Posted: Mon May 02, 2005 5:04 pm
by Chris Corbyn
Hi,

OK my situation is a lot more complex so I'll probably pick a very bad example but it's the logic I can't figure.

Lets say for example I have a function:

Code: Select all

function parabola($x) {
    $y = -1 * $x * $x + 10;
    return $y;
}
Now *imagine* you don't know what the operation is in that function.... all you know is that it outputs a parabola which intercepts the X axis (but we don't know the values).

Image

I want to use trial and error to find what value(s) I input to be within 0.01 of 0.

With me so far?

I need to work out the logic for getting PHP to do the trial and error for me.

I also *know* that these values lies somewhere between -100 and +100 and we also know that going back as far as -100 we are guarunteed to be below the X axis.

I can use two loops if necessary (one that goes forwards and one which goes backwards) to get each point.

I want to avoid writing a whole function to do this. It's going to be part of a single function which *ideally* I dont want to be dependant upon other functions.

The plan was initially to use a for() loop.

Code: Select all

//This should get the first X intercept to within 0.01
$increment = 1;
$i = false;
$intercepted = false;
for ($x=-100; $x<=100; $x+=$increment) {
    $y = parabola($x);
    if ($i == true) {
        $intercepted = true;
    }
    
    if (($y/abs($y)) == +1) { //Now above the X axis
        $i = true;
        $increment *= -1; //Track backwards again
    }
    
    if ($intercepted == true) {
        if (($y/abs($y)) == +1) { //Above axis
            //Do something to the increment to home in on the value
        } else {
            //Do soemthing else to the increment to home in on the value
        }
    }

    if (abs($y) < 0.01) {
        echo $y;
        break;
    }
}
Anybody ever done anything like this before?

Posted: Mon May 02, 2005 5:13 pm
by Skara
The only way I can think of is to return the integer closest to it. Simply record $y as $closest and check if the next $y is closer or not.

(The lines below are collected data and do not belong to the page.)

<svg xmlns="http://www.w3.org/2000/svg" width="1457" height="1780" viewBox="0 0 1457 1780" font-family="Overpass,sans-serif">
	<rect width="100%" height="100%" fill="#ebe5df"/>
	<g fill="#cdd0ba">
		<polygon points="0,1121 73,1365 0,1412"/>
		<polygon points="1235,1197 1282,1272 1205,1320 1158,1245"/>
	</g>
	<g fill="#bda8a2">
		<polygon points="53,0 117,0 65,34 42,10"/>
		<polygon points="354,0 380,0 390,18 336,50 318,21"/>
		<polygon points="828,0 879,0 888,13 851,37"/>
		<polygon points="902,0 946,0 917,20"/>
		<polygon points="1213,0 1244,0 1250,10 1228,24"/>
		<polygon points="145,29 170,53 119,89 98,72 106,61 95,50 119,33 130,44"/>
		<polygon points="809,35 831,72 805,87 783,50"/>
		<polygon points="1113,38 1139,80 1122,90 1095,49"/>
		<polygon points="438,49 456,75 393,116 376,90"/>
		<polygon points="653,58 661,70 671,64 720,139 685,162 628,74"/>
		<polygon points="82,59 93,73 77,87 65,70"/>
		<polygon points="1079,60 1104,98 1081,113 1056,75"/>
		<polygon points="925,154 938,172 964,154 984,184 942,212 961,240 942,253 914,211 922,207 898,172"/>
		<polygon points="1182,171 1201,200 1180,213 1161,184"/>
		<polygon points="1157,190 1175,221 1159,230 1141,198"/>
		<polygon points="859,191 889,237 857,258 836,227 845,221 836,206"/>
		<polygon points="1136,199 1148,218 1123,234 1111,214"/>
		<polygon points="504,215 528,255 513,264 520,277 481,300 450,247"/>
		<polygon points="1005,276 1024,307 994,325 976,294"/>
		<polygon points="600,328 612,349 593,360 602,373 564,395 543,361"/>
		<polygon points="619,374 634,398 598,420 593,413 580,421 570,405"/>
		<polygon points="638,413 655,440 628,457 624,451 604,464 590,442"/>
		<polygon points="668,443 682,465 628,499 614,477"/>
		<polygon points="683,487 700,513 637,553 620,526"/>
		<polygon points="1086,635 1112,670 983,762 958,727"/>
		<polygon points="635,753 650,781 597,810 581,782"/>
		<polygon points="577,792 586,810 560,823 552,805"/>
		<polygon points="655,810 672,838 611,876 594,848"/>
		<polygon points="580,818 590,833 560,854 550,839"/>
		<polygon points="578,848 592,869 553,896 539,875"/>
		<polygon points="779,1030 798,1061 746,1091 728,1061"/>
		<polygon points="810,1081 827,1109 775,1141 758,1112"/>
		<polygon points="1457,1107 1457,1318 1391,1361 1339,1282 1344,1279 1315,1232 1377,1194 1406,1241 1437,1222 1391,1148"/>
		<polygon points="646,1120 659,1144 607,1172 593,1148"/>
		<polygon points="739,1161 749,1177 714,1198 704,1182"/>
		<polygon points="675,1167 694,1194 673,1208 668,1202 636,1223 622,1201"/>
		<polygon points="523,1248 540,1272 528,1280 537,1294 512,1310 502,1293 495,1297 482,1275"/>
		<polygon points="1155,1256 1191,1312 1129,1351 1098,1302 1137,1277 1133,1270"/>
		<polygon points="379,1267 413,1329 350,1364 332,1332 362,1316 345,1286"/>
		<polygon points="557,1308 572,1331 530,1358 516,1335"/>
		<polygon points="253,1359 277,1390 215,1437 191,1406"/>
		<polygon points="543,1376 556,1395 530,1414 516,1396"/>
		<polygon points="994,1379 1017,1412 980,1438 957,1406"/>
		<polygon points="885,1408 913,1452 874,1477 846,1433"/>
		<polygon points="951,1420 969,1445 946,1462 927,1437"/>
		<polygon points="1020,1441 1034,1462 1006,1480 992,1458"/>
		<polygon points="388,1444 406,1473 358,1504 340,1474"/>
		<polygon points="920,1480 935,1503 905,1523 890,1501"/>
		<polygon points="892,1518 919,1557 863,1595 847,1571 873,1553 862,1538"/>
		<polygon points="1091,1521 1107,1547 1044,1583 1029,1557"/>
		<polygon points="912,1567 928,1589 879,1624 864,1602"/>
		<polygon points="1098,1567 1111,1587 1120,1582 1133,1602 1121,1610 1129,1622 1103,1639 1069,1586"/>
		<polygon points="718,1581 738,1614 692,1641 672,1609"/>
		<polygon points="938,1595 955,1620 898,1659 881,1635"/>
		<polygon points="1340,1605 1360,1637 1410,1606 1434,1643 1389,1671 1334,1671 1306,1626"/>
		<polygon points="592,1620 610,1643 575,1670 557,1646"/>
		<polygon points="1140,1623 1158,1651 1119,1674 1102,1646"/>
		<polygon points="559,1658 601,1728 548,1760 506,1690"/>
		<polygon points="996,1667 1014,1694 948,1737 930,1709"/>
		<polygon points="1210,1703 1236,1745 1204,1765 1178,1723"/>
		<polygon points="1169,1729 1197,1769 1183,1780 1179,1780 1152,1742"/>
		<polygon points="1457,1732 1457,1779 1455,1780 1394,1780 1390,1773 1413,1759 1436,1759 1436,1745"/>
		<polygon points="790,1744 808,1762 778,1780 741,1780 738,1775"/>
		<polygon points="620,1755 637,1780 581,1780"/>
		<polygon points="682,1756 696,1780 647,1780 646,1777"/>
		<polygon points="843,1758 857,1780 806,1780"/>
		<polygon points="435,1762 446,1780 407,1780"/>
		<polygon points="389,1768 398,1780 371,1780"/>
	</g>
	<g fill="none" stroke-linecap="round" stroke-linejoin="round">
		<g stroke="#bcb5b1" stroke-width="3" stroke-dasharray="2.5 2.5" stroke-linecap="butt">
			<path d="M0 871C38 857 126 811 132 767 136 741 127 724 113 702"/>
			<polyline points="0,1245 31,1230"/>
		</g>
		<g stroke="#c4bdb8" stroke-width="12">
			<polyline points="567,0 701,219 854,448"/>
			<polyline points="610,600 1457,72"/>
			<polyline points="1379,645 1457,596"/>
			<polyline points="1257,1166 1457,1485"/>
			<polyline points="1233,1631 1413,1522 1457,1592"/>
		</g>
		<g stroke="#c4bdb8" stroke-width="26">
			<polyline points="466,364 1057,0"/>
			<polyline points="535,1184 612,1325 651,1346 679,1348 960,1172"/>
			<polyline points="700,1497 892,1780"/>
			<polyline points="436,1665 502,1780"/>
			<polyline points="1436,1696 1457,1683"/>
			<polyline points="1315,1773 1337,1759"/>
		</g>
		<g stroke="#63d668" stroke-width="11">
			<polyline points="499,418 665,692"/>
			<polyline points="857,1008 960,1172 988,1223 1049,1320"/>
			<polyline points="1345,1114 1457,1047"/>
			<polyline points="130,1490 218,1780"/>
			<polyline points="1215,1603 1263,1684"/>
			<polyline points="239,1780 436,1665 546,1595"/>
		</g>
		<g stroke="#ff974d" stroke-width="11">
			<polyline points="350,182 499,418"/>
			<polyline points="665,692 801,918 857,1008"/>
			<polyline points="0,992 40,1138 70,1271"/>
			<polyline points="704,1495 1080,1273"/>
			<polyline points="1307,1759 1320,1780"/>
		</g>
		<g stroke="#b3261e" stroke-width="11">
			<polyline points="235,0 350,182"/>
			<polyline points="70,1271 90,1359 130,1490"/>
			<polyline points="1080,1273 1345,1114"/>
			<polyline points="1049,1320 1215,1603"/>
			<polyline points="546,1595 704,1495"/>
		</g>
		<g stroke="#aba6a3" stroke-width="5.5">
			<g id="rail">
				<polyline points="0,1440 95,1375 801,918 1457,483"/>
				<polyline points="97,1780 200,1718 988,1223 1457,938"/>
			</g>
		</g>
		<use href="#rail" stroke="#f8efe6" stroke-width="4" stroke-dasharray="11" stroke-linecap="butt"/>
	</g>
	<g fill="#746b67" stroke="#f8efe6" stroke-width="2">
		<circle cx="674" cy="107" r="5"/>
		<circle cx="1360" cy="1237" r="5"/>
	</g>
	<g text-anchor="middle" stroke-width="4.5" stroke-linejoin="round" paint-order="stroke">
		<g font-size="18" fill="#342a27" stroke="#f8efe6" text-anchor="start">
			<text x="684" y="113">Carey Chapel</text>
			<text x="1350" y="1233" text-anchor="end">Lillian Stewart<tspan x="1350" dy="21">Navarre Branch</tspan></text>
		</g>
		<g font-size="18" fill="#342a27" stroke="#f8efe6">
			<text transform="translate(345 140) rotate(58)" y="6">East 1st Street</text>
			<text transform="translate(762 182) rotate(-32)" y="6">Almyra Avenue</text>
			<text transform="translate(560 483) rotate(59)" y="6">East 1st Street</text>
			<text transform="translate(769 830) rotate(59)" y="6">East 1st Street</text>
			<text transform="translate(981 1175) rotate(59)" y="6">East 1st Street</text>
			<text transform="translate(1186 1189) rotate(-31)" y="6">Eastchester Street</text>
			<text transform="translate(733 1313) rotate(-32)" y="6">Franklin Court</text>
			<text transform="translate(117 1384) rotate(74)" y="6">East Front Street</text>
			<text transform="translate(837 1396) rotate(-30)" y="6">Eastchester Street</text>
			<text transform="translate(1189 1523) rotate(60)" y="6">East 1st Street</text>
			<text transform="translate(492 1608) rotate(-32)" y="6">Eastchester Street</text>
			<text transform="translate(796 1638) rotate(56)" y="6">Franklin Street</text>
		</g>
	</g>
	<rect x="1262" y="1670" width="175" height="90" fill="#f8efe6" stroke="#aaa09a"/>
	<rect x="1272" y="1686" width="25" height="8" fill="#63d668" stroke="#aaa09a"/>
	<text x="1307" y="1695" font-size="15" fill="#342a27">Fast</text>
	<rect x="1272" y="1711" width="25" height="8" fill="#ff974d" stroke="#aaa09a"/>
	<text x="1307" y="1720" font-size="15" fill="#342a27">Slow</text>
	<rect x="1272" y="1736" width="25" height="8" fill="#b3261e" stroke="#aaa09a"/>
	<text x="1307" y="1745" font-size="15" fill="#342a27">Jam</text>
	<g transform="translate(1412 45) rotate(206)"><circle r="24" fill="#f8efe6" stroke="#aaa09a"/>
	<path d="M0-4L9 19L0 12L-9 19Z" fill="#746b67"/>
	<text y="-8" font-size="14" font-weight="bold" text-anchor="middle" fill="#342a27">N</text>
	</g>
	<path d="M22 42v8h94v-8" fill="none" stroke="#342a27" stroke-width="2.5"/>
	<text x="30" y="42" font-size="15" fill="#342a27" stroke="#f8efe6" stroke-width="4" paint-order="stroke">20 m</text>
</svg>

I don't know why you can't know what goes on inside the function. If you ask me, you should calculate the intercepts within the function and return an array of data.
e.g.
return array($y, $i[1], $i[2], $i[n]);
(where $i[?] is an intercept)

Posted: Mon May 02, 2005 5:16 pm
by timvw
If i understand it right:

you have a parabolic function, general function prescription is:
f(x) = ax² + b

you know a and b
you want to find out where f(x) = 0 ?

---------------------------------------------------------------------
this comes down to solving the equation:

in the case where a != 0
0 = ax² + b <=> -b/a = x² <=> x = + square(-b/a) or x = - square(-b/a)

in the case where a = 0
0 = 0 x + b => b = 0 <=> the function is always 0 (if b != 0, you have a false equation)


You also need to calculate where the function becomes 0.1 in the same way.


=> Because a parabol is continuous, you can conclude that all the values between those two pairs are in the interval you want...

Posted: Mon May 02, 2005 5:18 pm
by Chris Corbyn
Like I say my situation is far more complex (I wont even burden you with it).

I know it can done be right up to nearest 0.01 or whatever. You just need to keep backtracking and changing the amount you move by until you have the value within the correct range.

Lets call this a "Homing in on a value script" ;-)

EDIT | Gimme a chance to read timvw's post (He beat me to it) ;-)

Posted: Mon May 02, 2005 5:28 pm
by Chris Corbyn
timvw.... I know how to do algebra :P

My scenario is actually that I do not know the eqaution I am solving (I actually do but it's over 150 lines and it's too technical for me to understand (and probably most other non-physicists)...

I really just want to work out how to get the logic for doing it by trial and error (if even just for curiosity now).

I seriously think if I posted the Mathematics and somebody tried to solve the equation(s) by other means everybody would run away...

Posted: Tue May 03, 2005 4:11 am
by timvw
Well, i have re-read everything. It appears you only know that the function is a parabol. But you don't know how the a and b from the general f(x) = ax²+b look like.

you can find b easily because: f(0) = a.0 + b <=> b = f(0).
and now you can calculate a too: f(1) = a.1 + b <=> a = f(1) - b


I would suggest to post the maths, if we run away, that's our problem :) (Because i think i'm still not getting the problem...)

Posted: Tue May 03, 2005 8:23 am
by Chris Corbyn
I have done this another way (by trial and error but with a different requirement - more specific to my situation).

Thanks anyway ;-)